[Page images and extracted text]
╭──
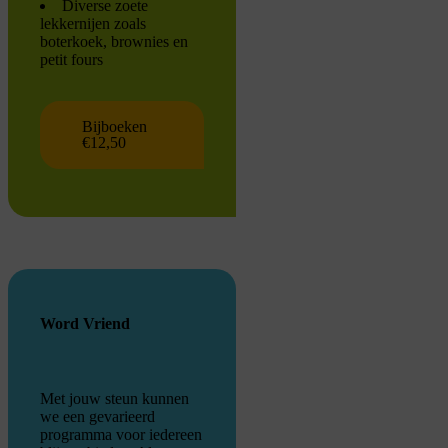
Diverse zoete
lekkernijen zoals
boterkoek, brownies en
petit fours
Bijboeken
€12,50
Word Vriend
Met jouw steun kunnen
we een gevarieerd
programma voor iedereen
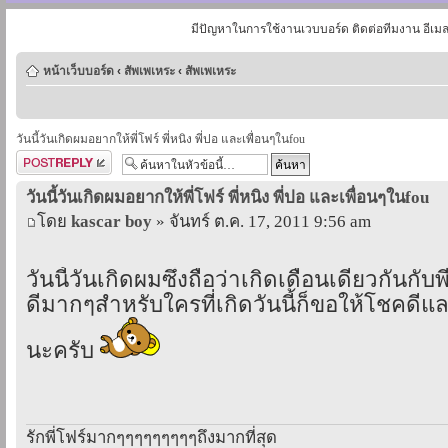
มีปัญหาในการใช้งานเวบบอร์ด ติดต่อทีมงาน อีเม
หน้าเว็บบอร์ด
‹
สัพเพเหระ
‹
สัพเพเหระ
วันนี้วันเกิดผมอยากให้พี่โฟร์ พี่หนิง พี่ปอ และเพื่อนๆในfou
ตอบกระทู้
วันนี้วันเกิดผมอยากให้พี่โฟร์ พี่หนิง พี่ปอ และเพื่อนๆในfou
โดย
kascar boy
» จันทร์ ต.ค. 17, 2011 9:56 am
วันนี้วันเกิดผมซึ่งถือว่าเกิดเดือนเดียวกันกับพ
ดีมากๆสำหรับใครที่เกิดวันนี้ก็ขอให้โชคดีและ
นะครับ
รักพี่โฟร์มากๆๆๆๆๆๆๆๆๆถึงมากที่สุด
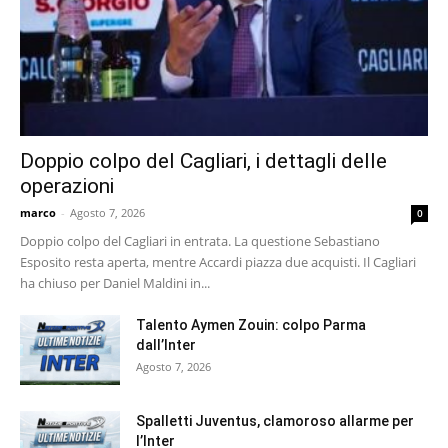
Doppio colpo del Cagliari, i dettagli delle
operazioni
marco
-
Agosto 7, 2026
0
Doppio colpo del Cagliari in entrata. La questione Sebastiano
Esposito resta aperta, mentre Accardi piazza due acquisti. Il Cagliari
ha chiuso per Daniel Maldini in...
Talento Aymen Zouin: colpo Parma
dall’Inter
Agosto 7, 2026
Spalletti Juventus, clamoroso allarme per
l’Inter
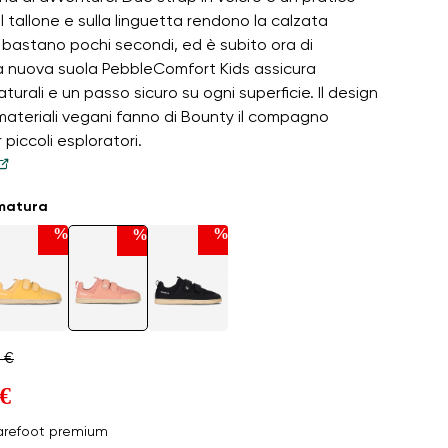
 tallone e sulla linguetta rendono la calzata
– bastano pochi secondi, ed è subito ora di
La nuova suola PebbleComfort Kids assicura
turali e un passo sicuro su ogni superficie. Il design
 materiali vegani fanno di Bounty il compagno
 piccoli esploratori.
umatura
%
%
%
 €
 €
arefoot premium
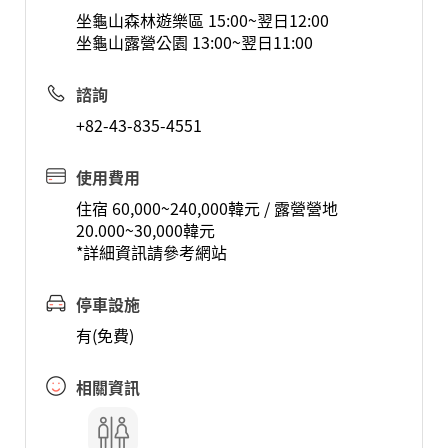
坐龜山森林遊樂區 15:00~翌日12:00
坐龜山露營公園 13:00~翌日11:00
諮詢
+82-43-835-4551
使用費用
住宿 60,000~240,000韓元 / 露營營地
20.000~30,000韓元
*詳細資訊請參考網站
停車設施
有(免費)
相關資訊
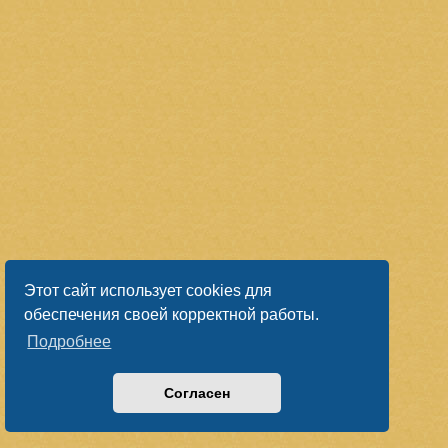
Этот сайт использует cookies для
обеспечения своей корректной работы.
Подробнее
Согласен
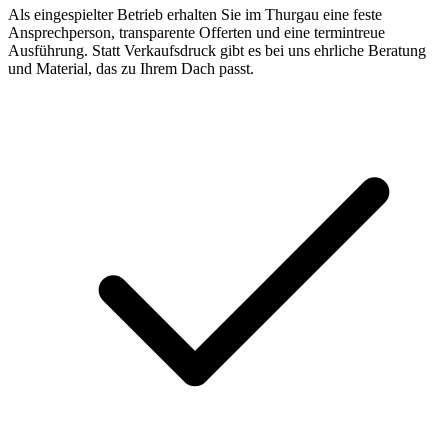
Als eingespielter Betrieb erhalten Sie im Thurgau eine feste
Ansprechperson, transparente Offerten und eine termintreue
Ausführung. Statt Verkaufsdruck gibt es bei uns ehrliche Beratung
und Material, das zu Ihrem Dach passt.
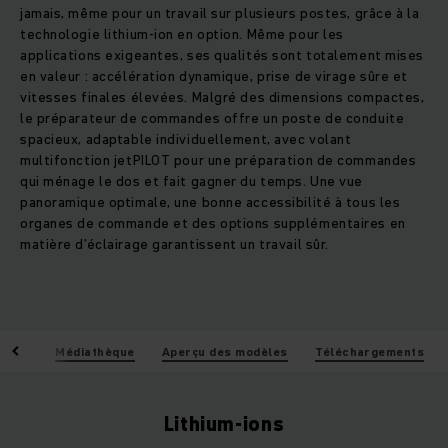
jamais, même pour un travail sur plusieurs postes, grâce à la
technologie lithium-ion en option. Même pour les
applications exigeantes, ses qualités sont totalement mises
en valeur : accélération dynamique, prise de virage sûre et
vitesses finales élevées. Malgré des dimensions compactes,
le préparateur de commandes offre un poste de conduite
spacieux, adaptable individuellement, avec volant
multifonction jetPILOT pour une préparation de commandes
qui ménage le dos et fait gagner du temps. Une vue
panoramique optimale, une bonne accessibilité à tous les
organes de commande et des options supplémentaires en
matière d’éclairage garantissent un travail sûr.
iques
Médiathèque
Aperçu des modèles
Téléchargements
Lithium-ions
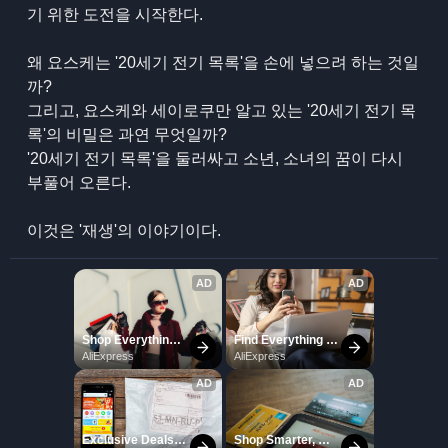
기 위한 도전을 시작한다.
왜 요스케는 '20세기 전기 목록'을 손에 넣으려 하는 것일
까?
그리고, 요스케와 세이로쿠만 알고 있는 '20세기 전기 목
록'의 비밀은 과연 무엇일까?
'20세기 전기 목록'을 둘러싸고 소년, 소녀의 꿈이 다시
부풀어 오른다.
이것은 '재생'의 이야기이다.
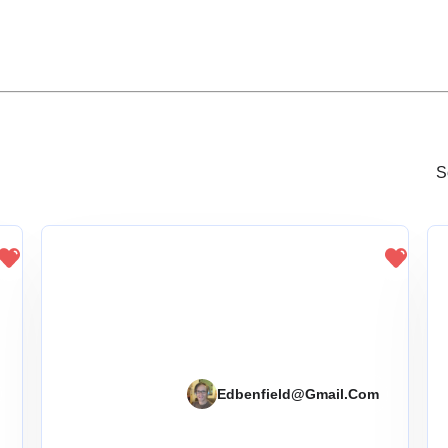
S
Edbenfield@gmail.com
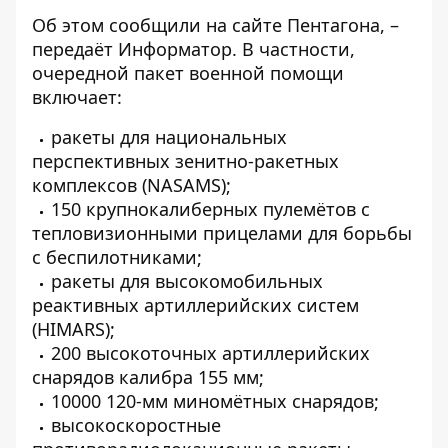
Об этом сообщили на сайте
Пентагона,
–
передаёт Информатор. В частности,
очередной пакет военной помощи
включает:
ракеты для национальных
перспективных зенитно-ракетных
комплексов (NASAMS);
150 крупнокалиберных пулемётов с
тепловизионными прицелами для борьбы
с беспилотниками;
ракеты для высокомобильных
реактивных артиллерийских систем
(HIMARS);
200 высокоточных артиллерийских
снарядов калибра 155 мм;
10000 120-мм миномётных снарядов;
высокоскоростные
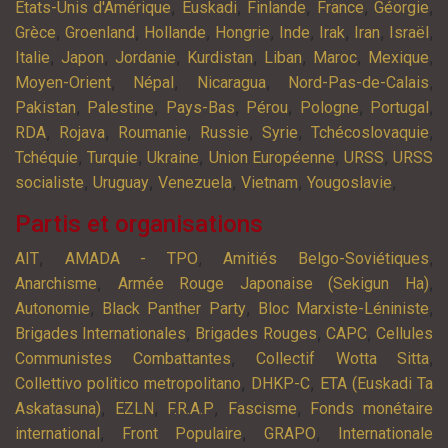
,
,
,
,
,
Etats-Unis d'Amérique
Euskadi
Finlande
France
Géorgie
,
,
,
,
,
,
,
,
Grèce
Groenland
Hollande
Hongrie
Inde
Irak
Iran
Israël
,
,
,
,
,
,
,
Italie
Japon
Jordanie
Kurdistan
Liban
Maroc
Mexique
,
,
,
,
Moyen-Orient
Népal
Nicaragua
Nord-Pas-de-Calais
,
,
,
,
,
,
Pakistan
Palestine
Pays-Bas
Pérou
Pologne
Portugal
,
,
,
,
,
,
RDA
Rojava
Roumanie
Russie
Syrie
Tchécoslovaquie
,
,
,
,
,
Tchéquie
Turquie
Ukraine
Union Européenne
URSS
URSS
,
,
,
,
,
socialiste
Uruguay
Venezuela
Vietnam
Yougoslavie
Partis et organisations
,
,
,
AIT
AMADA - TPO
Amitiés Belgo-Soviétiques
,
,
Anarchisme
Armée Rouge Japonaise (Sekigun Ha)
,
,
,
Autonomie
Black Panther Party
Bloc Marxiste-Léniniste
,
,
,
Brigades Internationales
Brigades Rouges
CAPC
Cellules
,
,
Communistes Combattantes
Collectif Wotta Sitta
,
,
Collettivo politico metropolitano
DHKP-C
ETA (Euskadi Ta
,
,
,
,
Askatasuna)
EZLN
F.R.A.P
Fascisme
Fonds monétaire
,
,
,
international
Front Populaire
GRAPO
Internationale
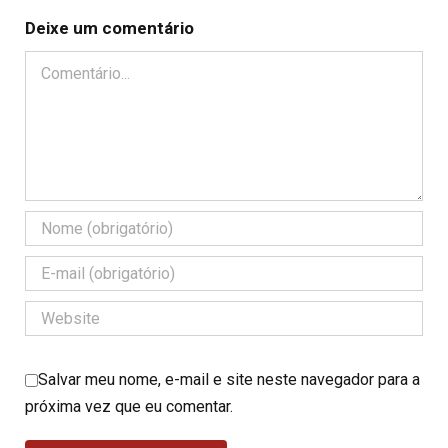
Deixe um comentário
Comentário
Salvar meu nome, e-mail e site neste navegador para a
próxima vez que eu comentar.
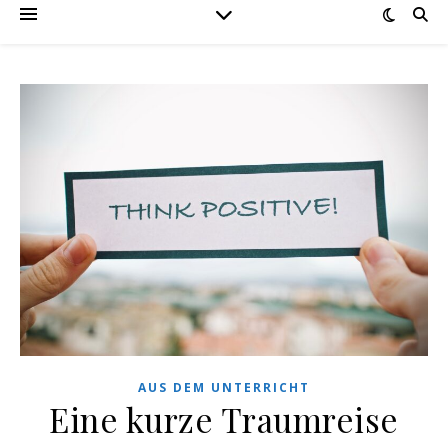
AUS DEM UNTERRICHT
Eine kurze Traumreise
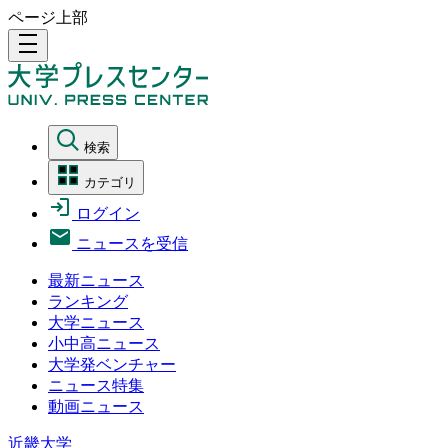
ページ上部
density_medium
検索
カテゴリ
ログイン
ニュースを受信
最新ニュース
ランキング
大学ニュース
小中高ニュース
大学発ベンチャー
ニュース特集
動画ニュース
近畿大学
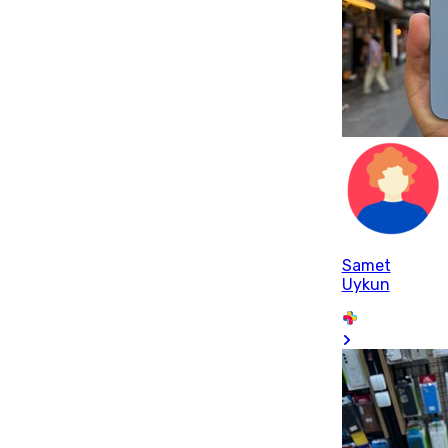
Samet
Uykun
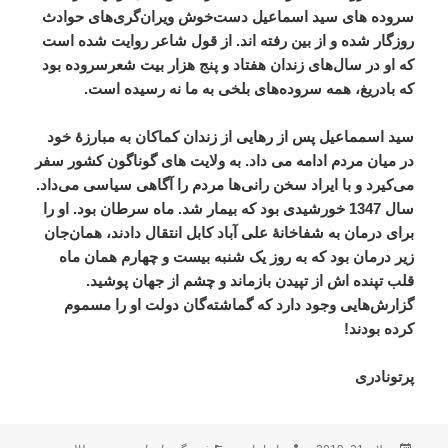
سروده
های
سید
اسماعیل
دست
خوش
ویران
گری
های
حوادث
روزگار
شده
و
از
بین
رفته
اند
.
از
قول
شاعر
روایت
شده
است
که
او
در
سال
های
زندان
هفتاد
و
پنج
هزار
بیت
شعرسروده
بود
که
بادریغ،
همه
سروده
های
بلخی
به
ما
نه
رسیده
است
.
سید
اسمماعیل
پس
از
رهایی
از
زندان
کماکان
به
مبارزۀ
خود
در
میان
مردم
ادامه
می
داد
.
به
ولایت
های
گوناگون
کشور
سفر
می
کیرد
و
با
ایراد
سخن
رانی
ها
مردم
را
آگاهی
سیاسی
می
داد
.
سال
1347
خورشیدی
بود
که
بیمار
شد
.
ماه
سرطان
بود
.
او
را
برای
درمان
به
شفاخانۀ
علی
آباد
کابل
انتقال
دادند،
همان
جان
زیر
درمان
بود
که
به
روز
یک
شنبه
بیست
و
چهارم
همان
ماه
قلب
تپنده
اش
از
تپیدن
بازماند
و
چشم
از
جهان
پوشید
.
گزارش
هایی
وجود
دارد
که
گماشته
گان
دولت
او
را
مسموم
کرده
بودند
!
پرتونادری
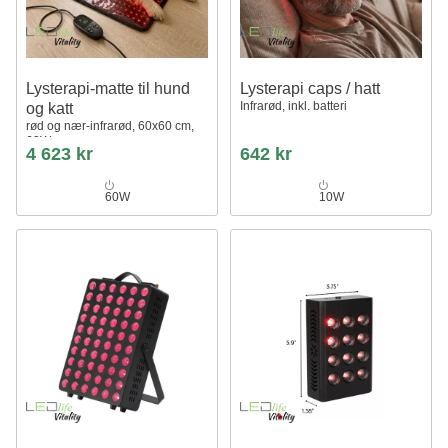
Lysterapi-matte til hund
Lysterapi caps / hatt
Infrarød, inkl. batteri
og katt
rød og nær-infrarød, 60x60 cm,
60W
4 623 kr
642 kr
60W
10W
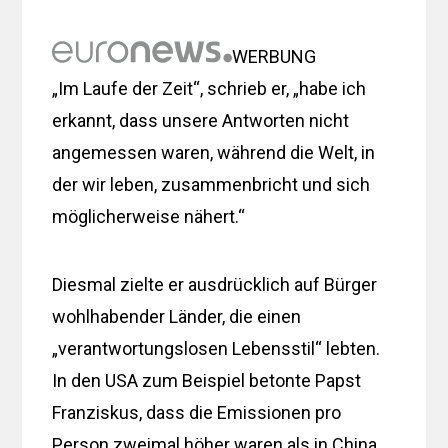
WERBUNG
„Im Laufe der Zeit“, schrieb er, „habe ich
erkannt, dass unsere Antworten nicht
angemessen waren, während die Welt, in
der wir leben, zusammenbricht und sich
möglicherweise nähert.“
Diesmal zielte er ausdrücklich auf Bürger
wohlhabender Länder, die einen
„verantwortungslosen Lebensstil“ lebten.
In den USA zum Beispiel betonte Papst
Franziskus, dass die Emissionen pro
Person zweimal höher waren als in China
╰──
→ **Goal of the exercise**:
Among the lines above, tally those containing the string "Cagliari" and give only the result.

→ **Task answer**:
3